A ruling from the Court of Appeals for the Federal Circuit affirmed the patent of a company against challenges lodged by another business. The Federal Circuit hears appeals from cases decided by the United States Patent Trial and Appeal Board.
In this case, the Board took on the case after the other business legally challenged the grant of three related patents to the company.
The other business had claimed that the inventor’s supposedly new technology, which would allow internet uses to look at web content without a browser and without having to take extra steps like developing what was described as a “client custom application”.
The other business argued that the new technology should not have been approved in light of prior art.
In the world of patent litigation, prior art refers to documents and other information which, when reviewing it, would help a patent examiner decide whether the concept being patented truly is new to the market and is not an obvious next step to developing existing technology.

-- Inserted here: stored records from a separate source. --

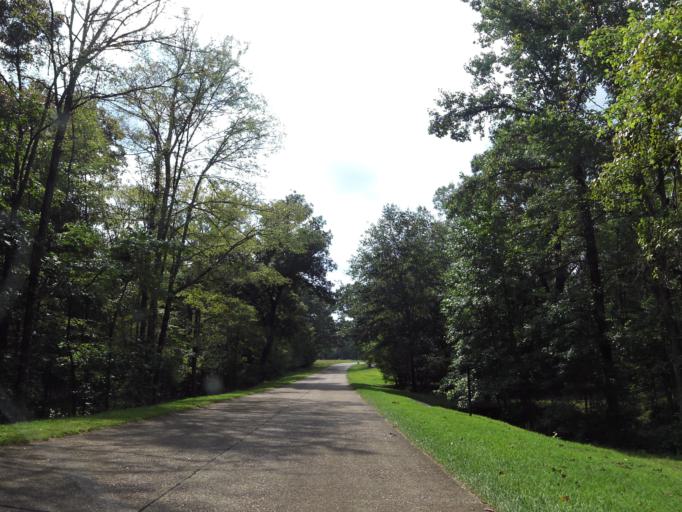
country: US
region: Tennessee
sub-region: Hardin County
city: Crump
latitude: 35.1387
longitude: -88.3383
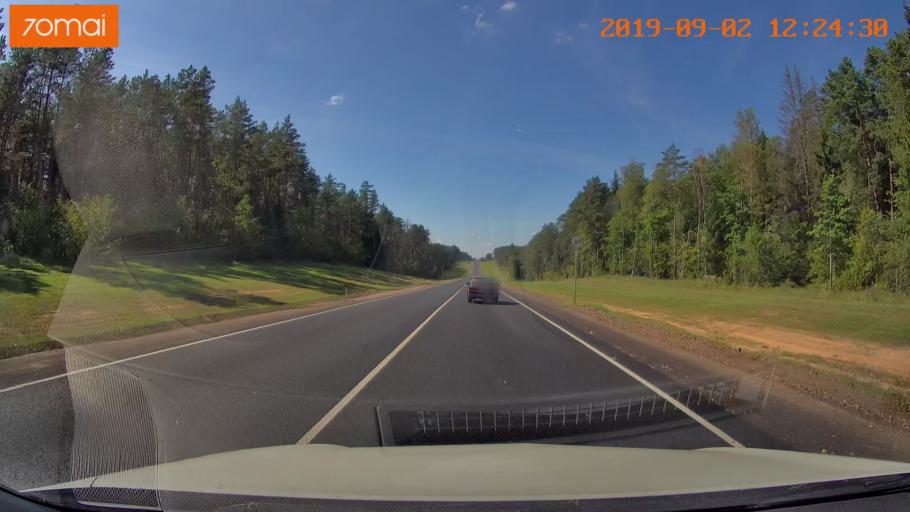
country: RU
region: Smolensk
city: Shumyachi
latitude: 53.8678
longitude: 32.6069
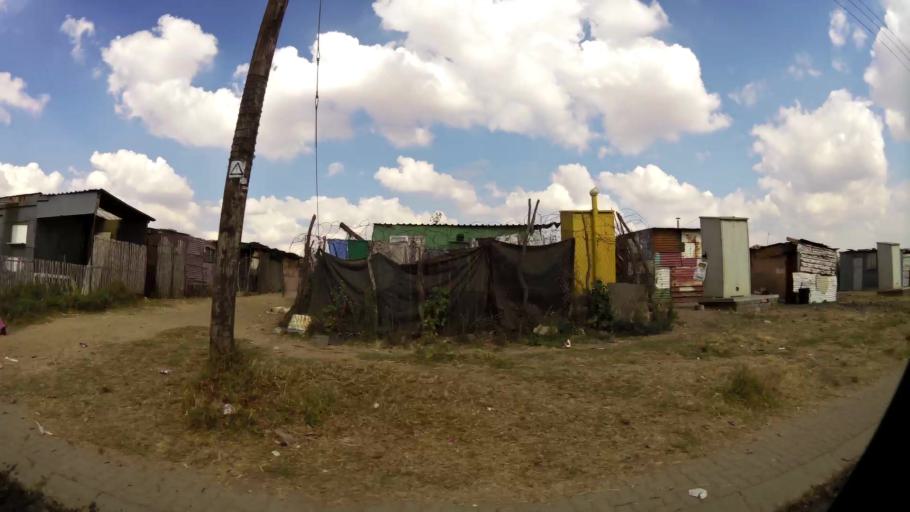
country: ZA
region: Gauteng
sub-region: City of Johannesburg Metropolitan Municipality
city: Roodepoort
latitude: -26.1843
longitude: 27.8484
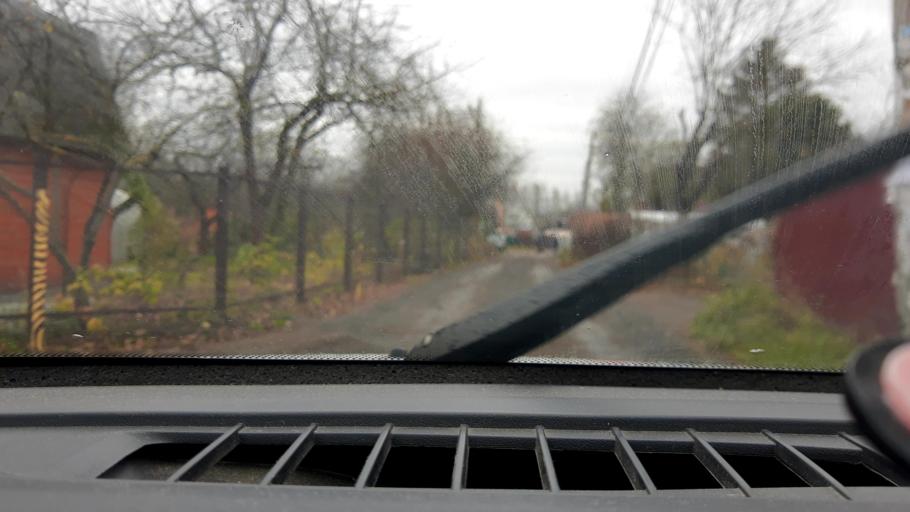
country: RU
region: Nizjnij Novgorod
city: Gorbatovka
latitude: 56.3833
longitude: 43.8120
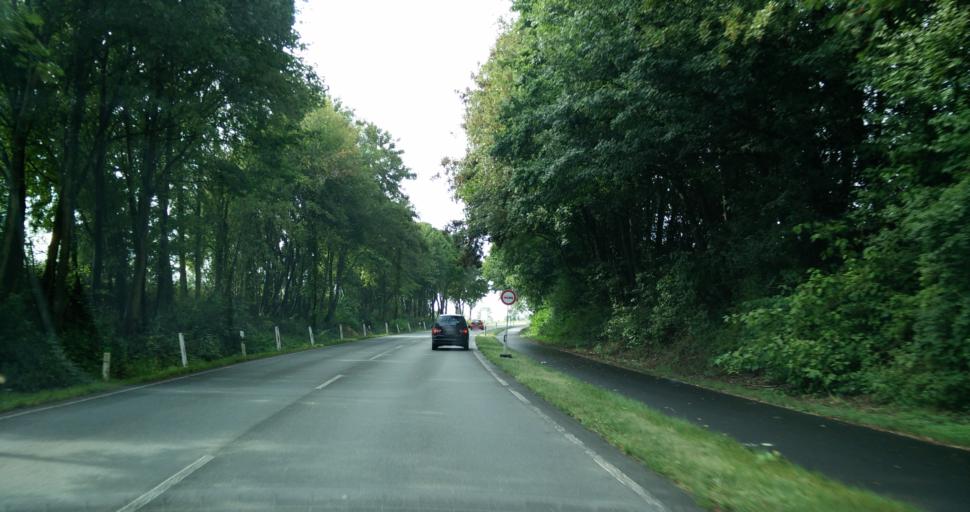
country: DE
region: North Rhine-Westphalia
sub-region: Regierungsbezirk Dusseldorf
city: Mettmann
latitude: 51.2344
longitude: 6.9618
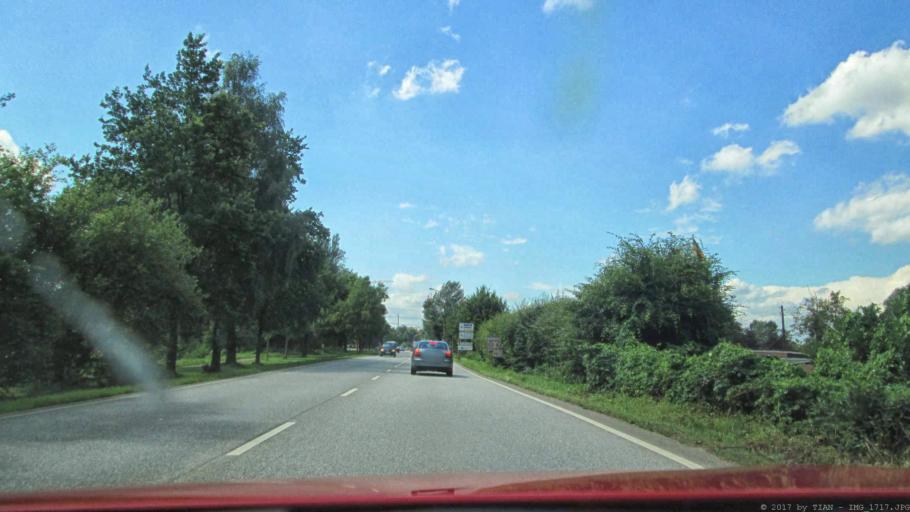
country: DE
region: Hamburg
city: Harburg
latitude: 53.4634
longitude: 10.0142
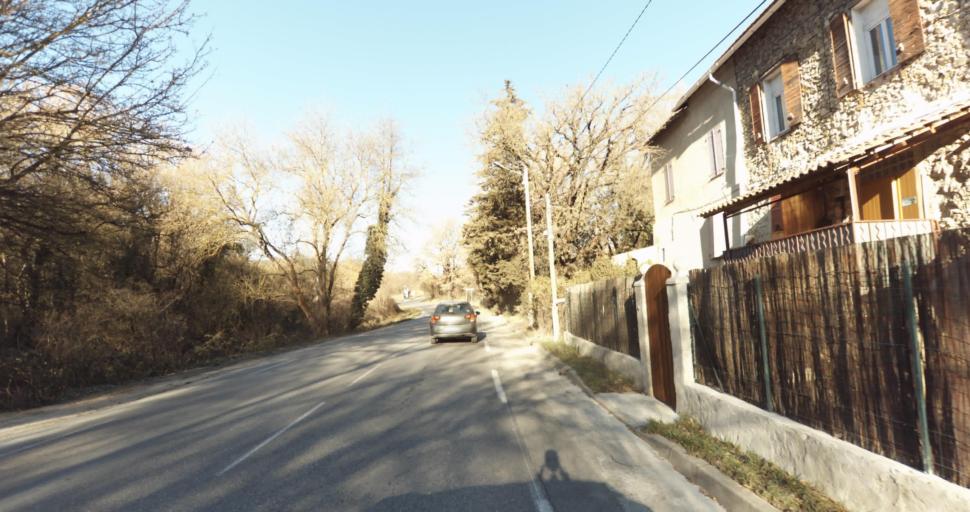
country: FR
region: Provence-Alpes-Cote d'Azur
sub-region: Departement des Bouches-du-Rhone
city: Peypin
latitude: 43.3969
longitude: 5.5727
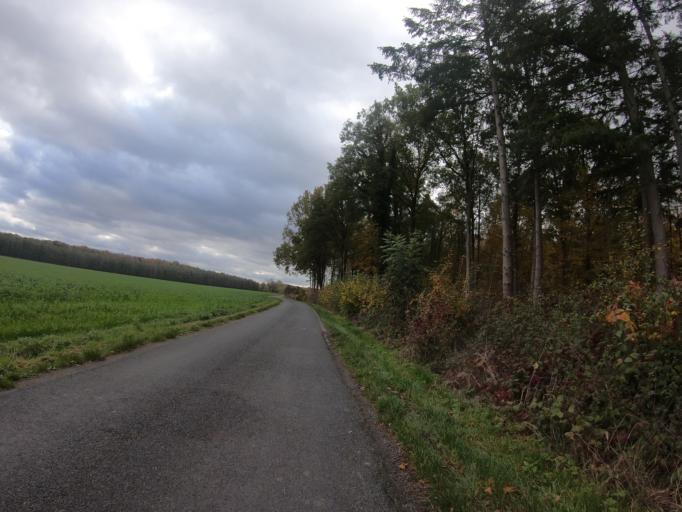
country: DE
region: Lower Saxony
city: Ribbesbuttel
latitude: 52.4099
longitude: 10.4778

Ultimately, both the Board and the Court rejected the other business’s argument and upheld the patent.
Novelty and obviousness are common questions in patent litigation
Litigation over the propriety of granting a patent arises in two contexts. Sometimes, an examiner may deny a patent application either because the idea is either not a new one or is technically new but not really innovative or creative.
In other cases, a third party, a potential competitor for example, may challenge the grant of a patent on the same basis.
Whether an idea truly qualifies for a patent is fact-specific question which will require both knowledge of the law and an ability to understand the new technology. An inventor who is facing a challenge to a patent will want to understand his or her legal options.